_Исходный текст_

Место жанра эмблемы в эпохе барокко
В эпоху барокко одним из
важнейших жанров, который предельно выражал основные особенности искусства того
времени, в котором, как в фокусе, собирались и перекрещивались идейные устремления
и художественные тенденции эпохи, был жанр эмблемы. Остановимся кратко на
истории его формирования, которое началось, в первую очередь, благодаря иностранным
сборникам, речь о которых пойдет ниже, но этот жанр, тем не менее, скоро завоевал
признание и в странах славянского мира. Одной из форм, предшествующих эмблеме, были
«отличительные значки» (итал. emblema), прикреплявшиеся к щитам, шляпам, оружию,
которые получили распространение около ХIУ в. в Бургундии, а затем в Италии. Намекая
на имя носителя, его дамы или задуманного предприятия, они, в отличие от родовых
гербов, служили индивидуальным деталям и снабжались девизами. Ими обзаводились не
только рыцари и придворные кавалеры, но и епископы, банкиры и кабинетные ученые.
Их заказывали художникам и поэтам. Складывалась поэтика жанра эмблемы и появлялись
посвященные ему трактаты, среди которых наиболее известен «Диалог» Паоло Джовио.
По его словам, эмблема, телом которой служит изображение, а душой слово (надпись,
девиз), должна сохранять между ними добрую пропорцию. Она не должна быть такой темной,
чтобы для ее истолкования потребовалась Сивилла, но и не столь очевидной, чтобы
ее мог уразуметь каждый плебей. Изображение должно быть приятным для взора. Для
него могут послужить звезды, солнце, луна, огонь, вода, цветущие деревья, инструменты,
редкостные звери и фантастические птицы. Не следует изображать человеческие фигуры.
Девиз должен быть кратким. Его надлежит избирать на другом языке, чем язык носителя.

_Условие задания_
Продолжите текст о жанре эмблемы в эпоху барокко, начиная сразу после его последнего предложения. Записи представляют собой самостоятельный материал и с текстом не связаны.

_Набор данных_

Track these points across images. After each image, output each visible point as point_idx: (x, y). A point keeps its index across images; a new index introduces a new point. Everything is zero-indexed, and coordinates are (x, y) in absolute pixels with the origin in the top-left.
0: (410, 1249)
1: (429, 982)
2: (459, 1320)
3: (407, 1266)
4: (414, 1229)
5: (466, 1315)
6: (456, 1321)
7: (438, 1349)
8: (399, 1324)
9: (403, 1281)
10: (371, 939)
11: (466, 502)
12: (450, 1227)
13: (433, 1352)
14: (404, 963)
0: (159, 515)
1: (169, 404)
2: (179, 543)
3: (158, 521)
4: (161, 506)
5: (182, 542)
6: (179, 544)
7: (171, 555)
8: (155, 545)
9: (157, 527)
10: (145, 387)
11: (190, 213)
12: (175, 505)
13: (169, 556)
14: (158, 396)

--

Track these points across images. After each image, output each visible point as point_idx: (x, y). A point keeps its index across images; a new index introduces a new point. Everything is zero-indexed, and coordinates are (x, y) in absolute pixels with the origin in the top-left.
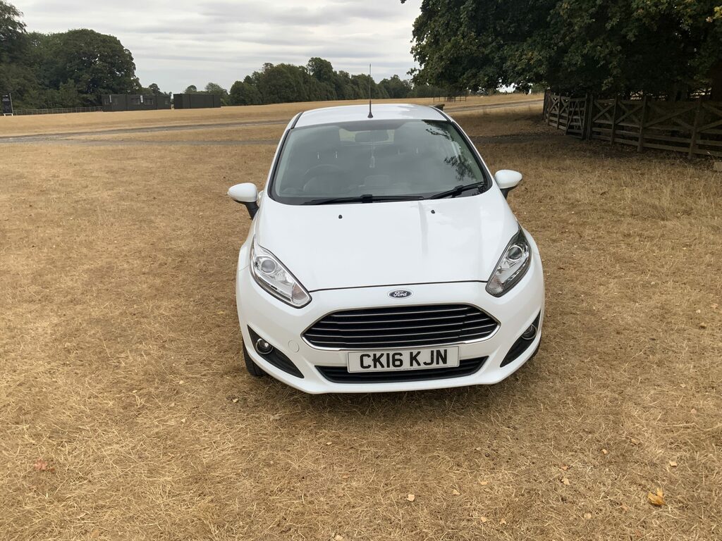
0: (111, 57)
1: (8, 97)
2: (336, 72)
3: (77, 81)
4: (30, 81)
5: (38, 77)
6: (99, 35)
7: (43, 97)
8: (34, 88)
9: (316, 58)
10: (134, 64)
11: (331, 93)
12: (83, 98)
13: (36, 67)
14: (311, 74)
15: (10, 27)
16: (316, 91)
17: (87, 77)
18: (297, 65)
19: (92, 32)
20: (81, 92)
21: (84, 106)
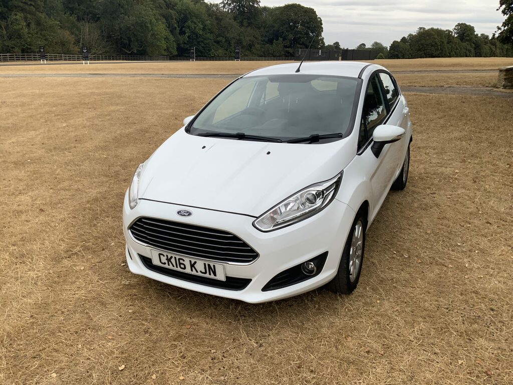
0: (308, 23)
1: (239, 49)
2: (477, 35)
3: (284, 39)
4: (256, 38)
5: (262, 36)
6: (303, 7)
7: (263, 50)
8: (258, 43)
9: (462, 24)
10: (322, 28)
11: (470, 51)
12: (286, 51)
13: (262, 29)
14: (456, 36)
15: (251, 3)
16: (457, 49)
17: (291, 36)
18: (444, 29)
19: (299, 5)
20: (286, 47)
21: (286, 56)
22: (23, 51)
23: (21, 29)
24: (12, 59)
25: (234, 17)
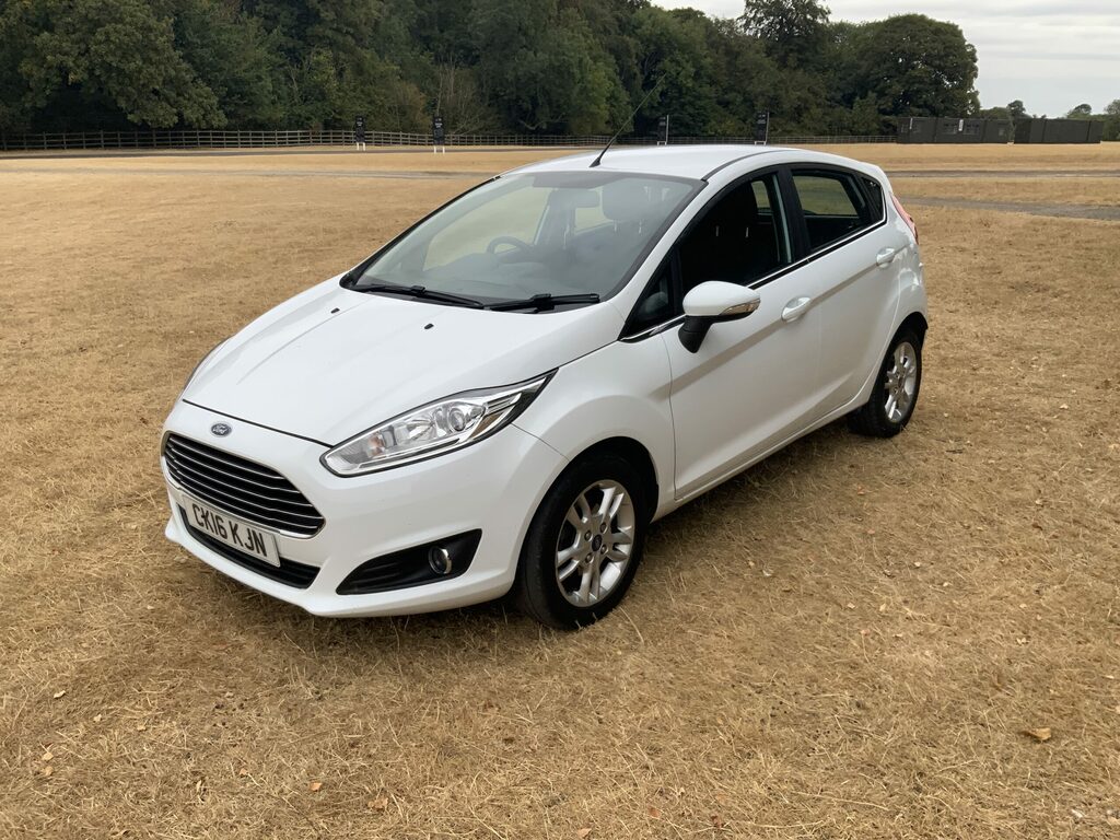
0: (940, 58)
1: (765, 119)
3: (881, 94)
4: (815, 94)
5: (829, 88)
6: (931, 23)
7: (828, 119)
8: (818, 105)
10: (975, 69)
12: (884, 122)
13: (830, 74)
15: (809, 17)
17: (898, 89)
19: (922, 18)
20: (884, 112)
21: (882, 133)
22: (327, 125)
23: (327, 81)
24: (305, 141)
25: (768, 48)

* * *

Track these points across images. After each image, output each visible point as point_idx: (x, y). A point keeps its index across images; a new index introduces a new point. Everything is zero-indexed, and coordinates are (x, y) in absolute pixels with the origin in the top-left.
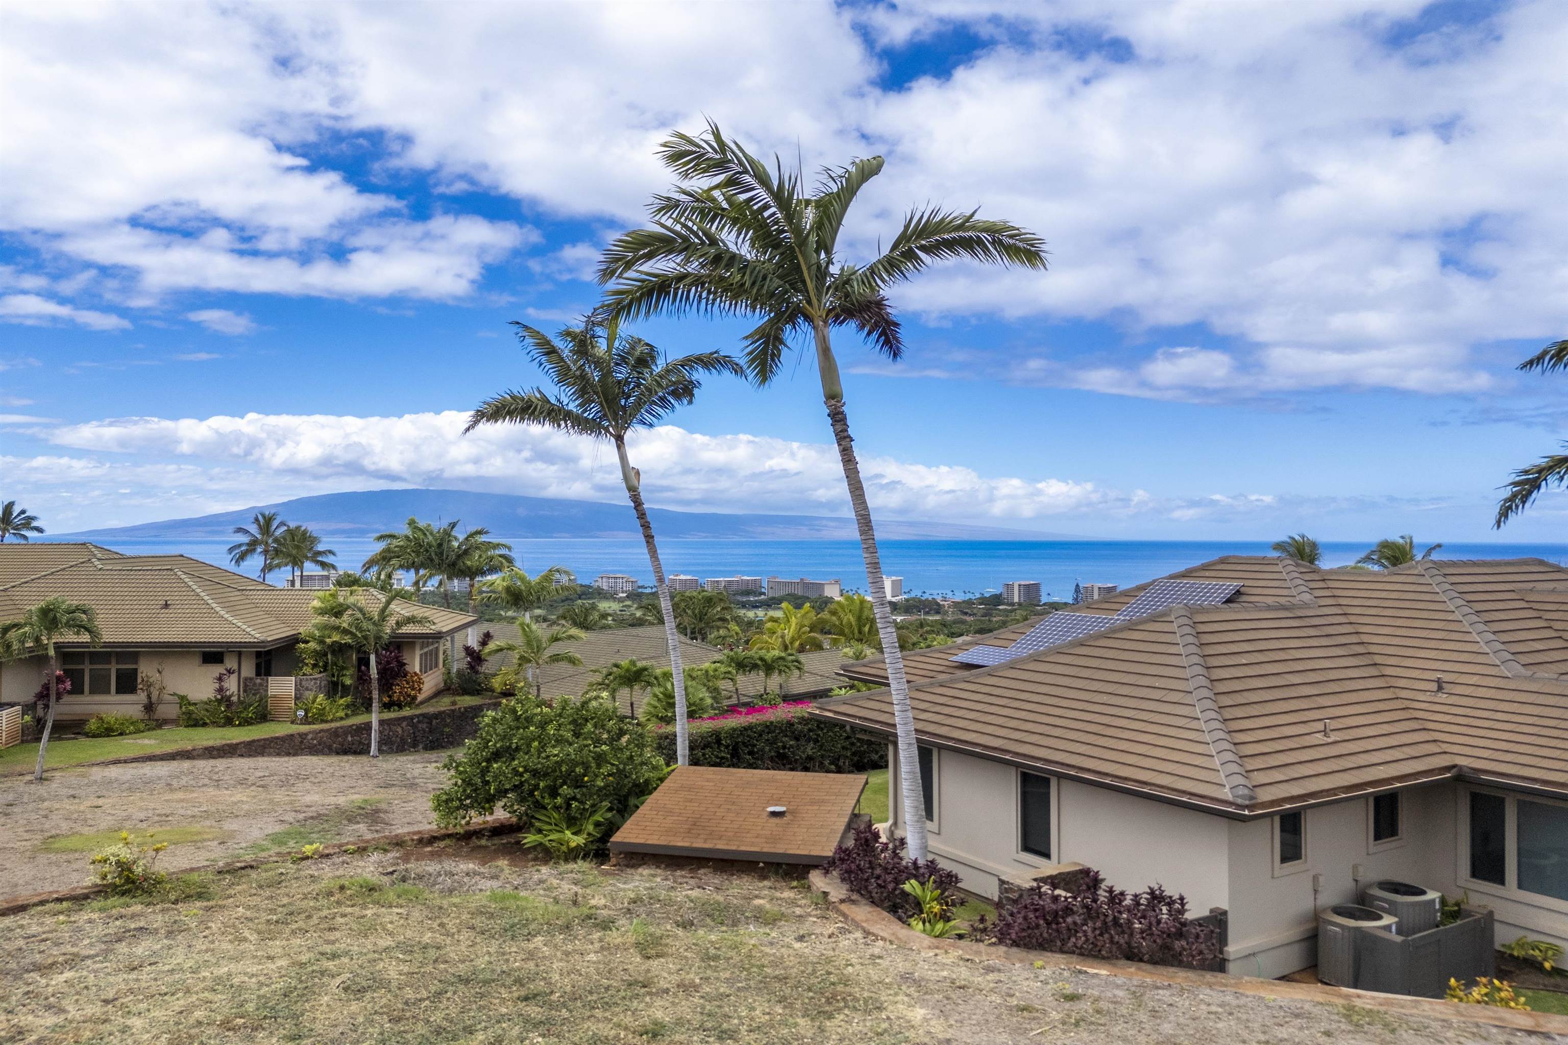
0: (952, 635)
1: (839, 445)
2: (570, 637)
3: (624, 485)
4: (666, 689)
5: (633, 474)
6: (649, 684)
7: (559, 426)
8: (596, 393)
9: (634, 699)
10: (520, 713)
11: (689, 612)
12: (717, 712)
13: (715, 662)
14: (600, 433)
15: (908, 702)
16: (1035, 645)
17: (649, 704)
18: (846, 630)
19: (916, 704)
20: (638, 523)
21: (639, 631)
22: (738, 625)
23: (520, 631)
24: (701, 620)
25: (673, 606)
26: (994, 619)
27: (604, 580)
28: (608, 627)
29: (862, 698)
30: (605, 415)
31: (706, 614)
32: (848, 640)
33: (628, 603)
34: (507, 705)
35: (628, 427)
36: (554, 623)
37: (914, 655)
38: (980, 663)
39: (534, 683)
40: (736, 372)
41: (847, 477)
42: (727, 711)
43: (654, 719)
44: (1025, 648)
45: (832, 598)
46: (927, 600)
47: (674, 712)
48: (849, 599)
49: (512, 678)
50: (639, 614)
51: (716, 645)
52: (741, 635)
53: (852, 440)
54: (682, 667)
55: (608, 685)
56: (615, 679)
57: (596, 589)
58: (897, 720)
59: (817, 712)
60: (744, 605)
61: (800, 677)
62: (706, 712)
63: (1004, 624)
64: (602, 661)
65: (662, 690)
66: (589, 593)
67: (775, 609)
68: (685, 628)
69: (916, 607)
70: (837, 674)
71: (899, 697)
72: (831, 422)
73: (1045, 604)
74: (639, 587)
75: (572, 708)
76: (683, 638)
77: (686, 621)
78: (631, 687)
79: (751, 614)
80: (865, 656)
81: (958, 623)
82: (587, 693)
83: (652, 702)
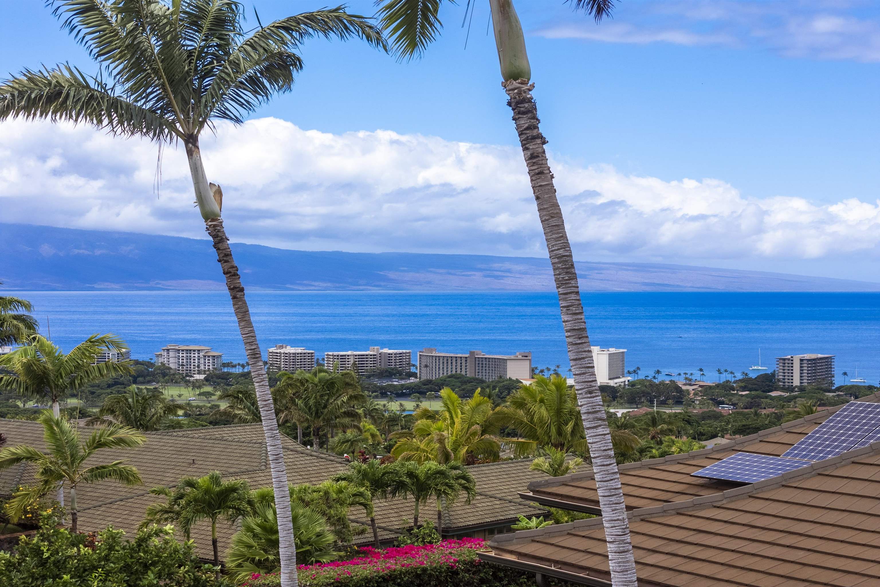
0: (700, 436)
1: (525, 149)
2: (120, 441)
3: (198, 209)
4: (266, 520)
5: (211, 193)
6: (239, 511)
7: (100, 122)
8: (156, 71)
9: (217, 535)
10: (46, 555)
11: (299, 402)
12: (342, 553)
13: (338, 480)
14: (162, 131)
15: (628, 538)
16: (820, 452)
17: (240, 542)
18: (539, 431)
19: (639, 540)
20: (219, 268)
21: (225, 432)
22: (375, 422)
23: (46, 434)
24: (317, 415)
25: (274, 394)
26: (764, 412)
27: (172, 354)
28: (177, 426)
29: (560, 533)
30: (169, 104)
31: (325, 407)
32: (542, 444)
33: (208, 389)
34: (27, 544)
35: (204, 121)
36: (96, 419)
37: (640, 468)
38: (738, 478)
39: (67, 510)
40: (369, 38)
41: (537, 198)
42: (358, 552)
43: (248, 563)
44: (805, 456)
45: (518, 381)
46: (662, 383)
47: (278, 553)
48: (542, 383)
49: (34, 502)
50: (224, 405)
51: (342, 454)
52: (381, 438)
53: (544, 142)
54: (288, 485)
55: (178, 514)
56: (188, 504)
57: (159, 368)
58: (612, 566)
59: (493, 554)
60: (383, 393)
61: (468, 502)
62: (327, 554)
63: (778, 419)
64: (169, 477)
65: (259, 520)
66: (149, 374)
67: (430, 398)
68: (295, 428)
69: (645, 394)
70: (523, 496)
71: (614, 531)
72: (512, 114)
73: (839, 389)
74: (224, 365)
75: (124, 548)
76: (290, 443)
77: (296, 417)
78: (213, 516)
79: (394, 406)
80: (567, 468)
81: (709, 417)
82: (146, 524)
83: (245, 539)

_Ответ_
Структуру эмблемы стала составлять
«триада», придававшая ей композиционное единство: изображения, надписи или
девизы к эпиграмматической подписи. Изображение предлагало зрителю какой-либо предмет
или сочетание предметов (как правило, не более трех). Обычно это были растения,
животные, орудия различных ремесел, утварь, музыкальные инструменты, а также явления
природы (морская буря, радуга и др.), исторические, библейские и мифологические
фигуры и сцены. Над изображением, а иногда и в его поле помещался девиз или краткое
изречение на латинском, реже — на греческом или другом языке. Подпись состояла из
короткого стихотворения, написанного для этого случая, или стихотворной цитаты.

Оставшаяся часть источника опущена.